As I watch men and women pass me by, setting of towards their destinations, or just mindlessly wandering across the gray pavement, I lower my book and begin unravelling, or rather weaving threads of my imagination together to fabricate their stories - stories that last for as long as the people concerning them remain in my eyesight. My mind constructs entire novels around them: a worn-out looking man carrying a beaten-up briefcase changes into a defeated businessman, desperately trying to pay the rent, support his ill father and -
Drop. An ice-cold spat of water hits my cheek, rests on my cheekbone for a moment before tracing its wet way down my cheek, and I'm back on the green bench, book in one hand and. As the drops increase in number and volume, quietly dripping on my pink raincoat, I am reminded that what I see is fictional; there is no reality nor truth in what I conceive.
The chatter in the construction behind me reaches a higher pitch - break-time. My imagination, now matter how incomplete or fleeting, sweeps me back to observing the innocent people that pass me by. I want to see a mother, awakening from her coma after seven years, a father, being consoled by his little boy after he lost his job, a family, mourning over their deceased grandfather. Someday, I want to know all their stories - from the shiny cover to the irreversible 'The End' printed in cursive across the final page.

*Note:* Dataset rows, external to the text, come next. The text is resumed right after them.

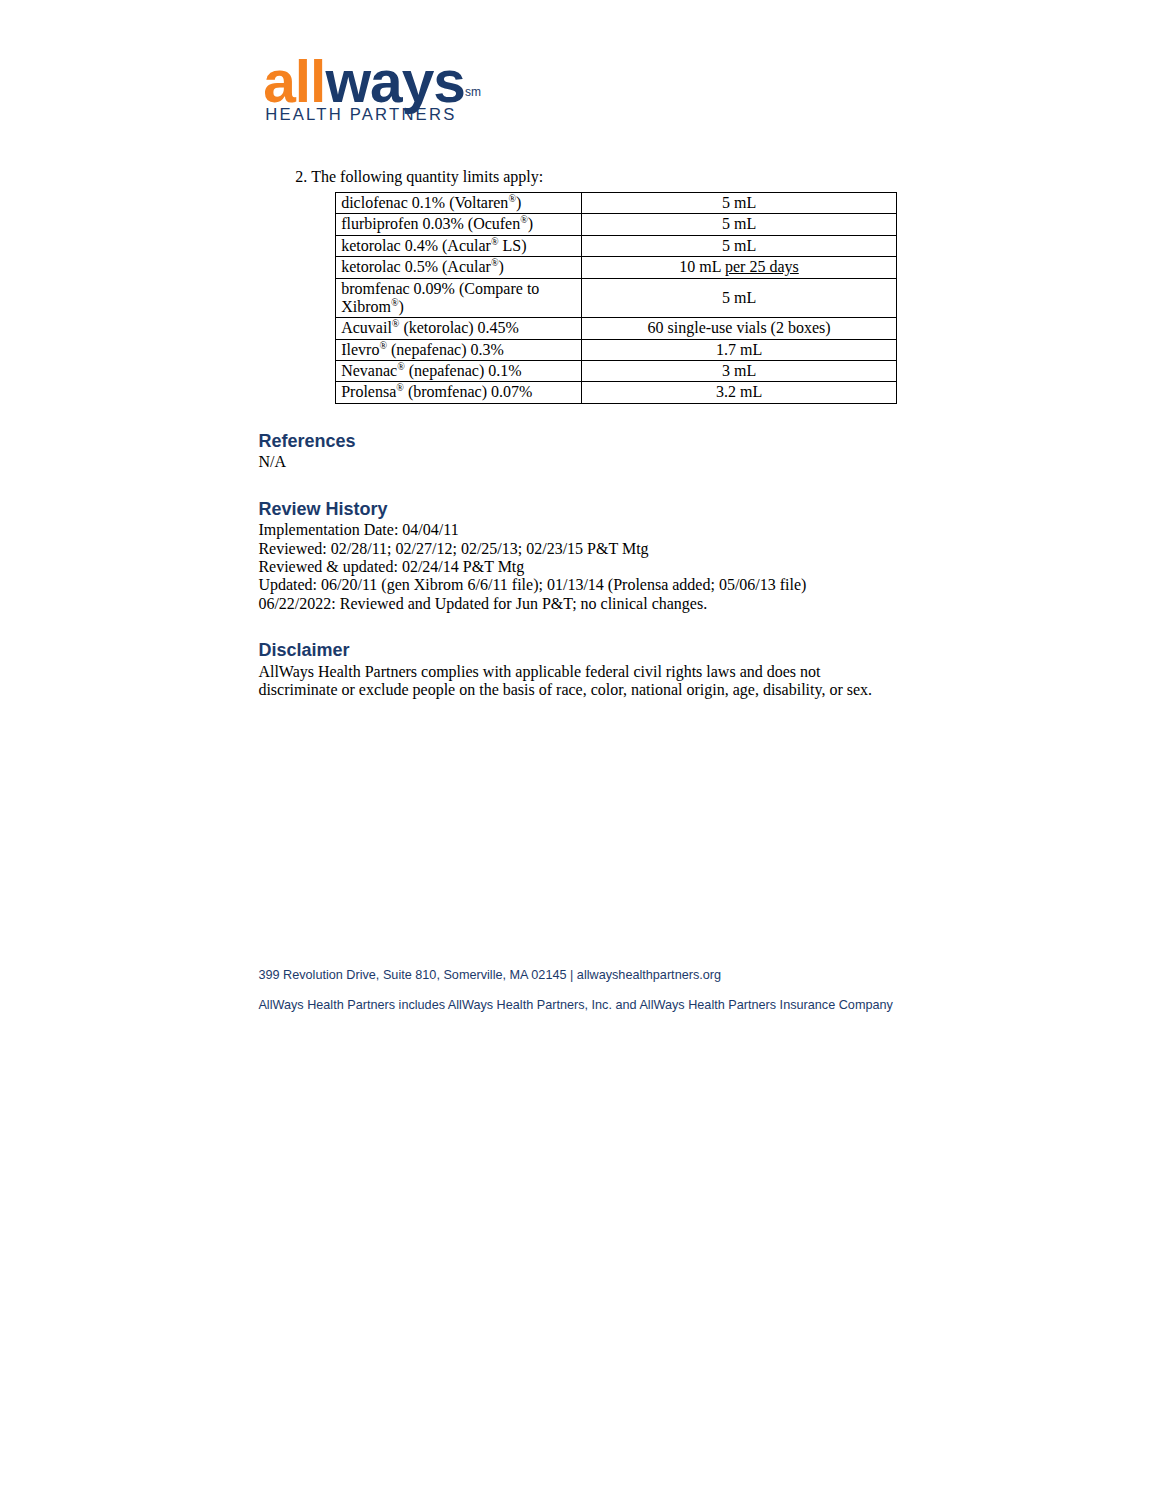all ways sm
HEALTH PARTNERS
The following quantity limits apply:
| diclofenac 0.1% (Voltaren ® ) | 5 mL |
| flurbiprofen 0.03% (Ocufen ® ) | 5 mL |
| ketorolac 0.4% (Acular ® LS) | 5 mL |
| ketorolac 0.5% (Acular ® ) | 10 mL per 25 days |
| bromfenac 0.09% (Compare to Xibrom ® ) | 5 mL |
| Acuvail ® (ketorolac) 0.45% | 60 single-use vials (2 boxes) |
| Ilevro ® (nepafenac) 0.3% | 1.7 mL |
| Nevanac ® (nepafenac) 0.1% | 3 mL |
| Prolensa ® (bromfenac) 0.07% | 3.2 mL |
References
N/A
Review History
Implementation Date: 04/04/11
Reviewed: 02/28/11; 02/27/12; 02/25/13; 02/23/15 P&T Mtg
Reviewed & updated: 02/24/14 P&T Mtg
Updated: 06/20/11 (gen Xibrom 6/6/11 file); 01/13/14 (Prolensa added; 05/06/13 file)
06/22/2022: Reviewed and Updated for Jun P&T; no clinical changes.
Disclaimer
AllWays Health Partners complies with applicable federal civil rights laws and does not discriminate or exclude people on the basis of race, color, national origin, age, disability, or sex.
399 Revolution Drive, Suite 810, Somerville, MA 02145 | allwayshealthpartners.org
AllWays Health Partners includes AllWays Health Partners, Inc. and AllWays Health Partners Insurance Company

That is what I want, that is who I am: a storyteller. I am reflected in the people I see and the stories that lie behind them, knowing that, whoever they are, they are going somewhere. But for now, I'm content with following their blurred shapes through the opaque rain curtain, sitting on the green, plastic bench, a tattered book in my hand, and letting the stories come along with each passing person.
Storytellers
I sit alone on the faded green, weather-stained bench, my legs folded, my backpack resting on the plastic beside me. The brick school building behind me buzzes with incessant teenage laughter as the sun plays hide-and-seek with the charcoal clouds. I pick at the brittle cover of my book as people pass me by. I am not out there on my own because I am dissociable - in fact, I flourish when I am among people, eager to launch a discussion or contribute to a seemingly difficult issue. Sometimes, however, I yearn for a sanctuary, a place to let my thoughts an imagination flow freely, a place where I do not feel obliged to work.

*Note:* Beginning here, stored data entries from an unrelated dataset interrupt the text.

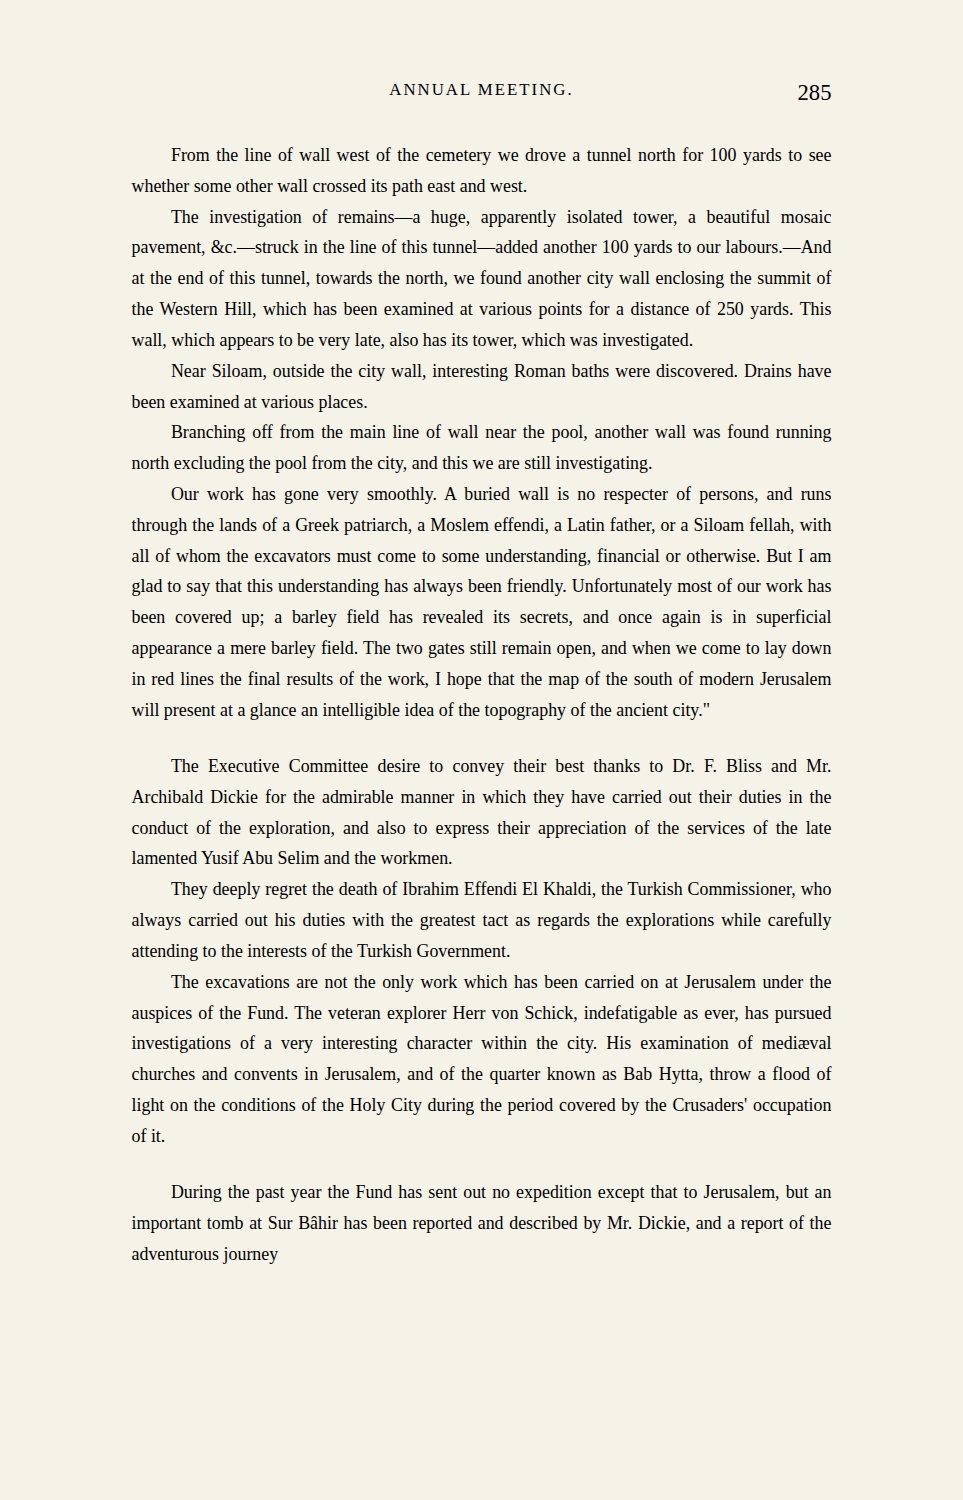ANNUAL MEETING. 285
From the line of wall west of the cemetery we drove a tunnel north for 100 yards to see whether some other wall crossed its path east and west.
The investigation of remains—a huge, apparently isolated tower, a beautiful mosaic pavement, &c.—struck in the line of this tunnel—added another 100 yards to our labours.—And at the end of this tunnel, towards the north, we found another city wall enclosing the summit of the Western Hill, which has been examined at various points for a distance of 250 yards. This wall, which appears to be very late, also has its tower, which was investigated.
Near Siloam, outside the city wall, interesting Roman baths were discovered. Drains have been examined at various places.
Branching off from the main line of wall near the pool, another wall was found running north excluding the pool from the city, and this we are still investigating.
Our work has gone very smoothly. A buried wall is no respecter of persons, and runs through the lands of a Greek patriarch, a Moslem effendi, a Latin father, or a Siloam fellah, with all of whom the excavators must come to some understanding, financial or otherwise. But I am glad to say that this understanding has always been friendly. Unfortunately most of our work has been covered up; a barley field has revealed its secrets, and once again is in superficial appearance a mere barley field. The two gates still remain open, and when we come to lay down in red lines the final results of the work, I hope that the map of the south of modern Jerusalem will present at a glance an intelligible idea of the topography of the ancient city."
The Executive Committee desire to convey their best thanks to Dr. F. Bliss and Mr. Archibald Dickie for the admirable manner in which they have carried out their duties in the conduct of the exploration, and also to express their appreciation of the services of the late lamented Yusif Abu Selim and the workmen.
They deeply regret the death of Ibrahim Effendi El Khaldi, the Turkish Commissioner, who always carried out his duties with the greatest tact as regards the explorations while carefully attending to the interests of the Turkish Government.
The excavations are not the only work which has been carried on at Jerusalem under the auspices of the Fund. The veteran explorer Herr von Schick, indefatigable as ever, has pursued investigations of a very interesting character within the city. His examination of mediæval churches and convents in Jerusalem, and of the quarter known as Bab Hytta, throw a flood of light on the conditions of the Holy City during the period covered by the Crusaders' occupation of it.
During the past year the Fund has sent out no expedition except that to Jerusalem, but an important tomb at Sur Bâhir has been reported and described by Mr. Dickie, and a report of the adventurous journey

As I watch men and women pass me by, setting of towards their destinations, or just mindlessly wandering across the gray pavement, I lower my book and begin unravelling, or rather weaving threads of my imagination together to fabricate their stories - stories that last for as long as the people concerning them remain in my eyesight. My mind constructs entire novels around them: a worn-out looking man carrying a beaten-up briefcase changes into a defeated businessman, desperately trying to pay the rent, support his ill father and -
Drop. An ice-cold spat of water hits my cheek, rests on my cheekbone for a moment before tracing its wet way down my cheek, and I'm back on the green bench, book in one hand and. As the drops increase in number and volume, quietly dripping on my pink raincoat, I am reminded that what I see is fictional; there is no reality nor truth in what I conceive.
The chatter in the construction behind me reaches a higher pitch - break-time. My imagination, now matter how incomplete or fleeting, sweeps me back to observing the innocent people that pass me by. I want to see a mother, awakening from her coma after seven years, a father, being consoled by his little boy after he lost his job, a family, mourning over their deceased grandfather. Someday, I want to know all their stories - from the shiny cover to the irreversible 'The End' printed in cursive across the final page.
That is what I want, that is who I am: a storyteller. I am reflected in the people I see and the stories that lie behind them, knowing that, whoever they are, they are going somewhere. But for now, I'm content with following their blurred shapes through the opaque rain curtain, sitting on the green, plastic bench, a tattered book in my hand, and letting the stories come along with each passing person.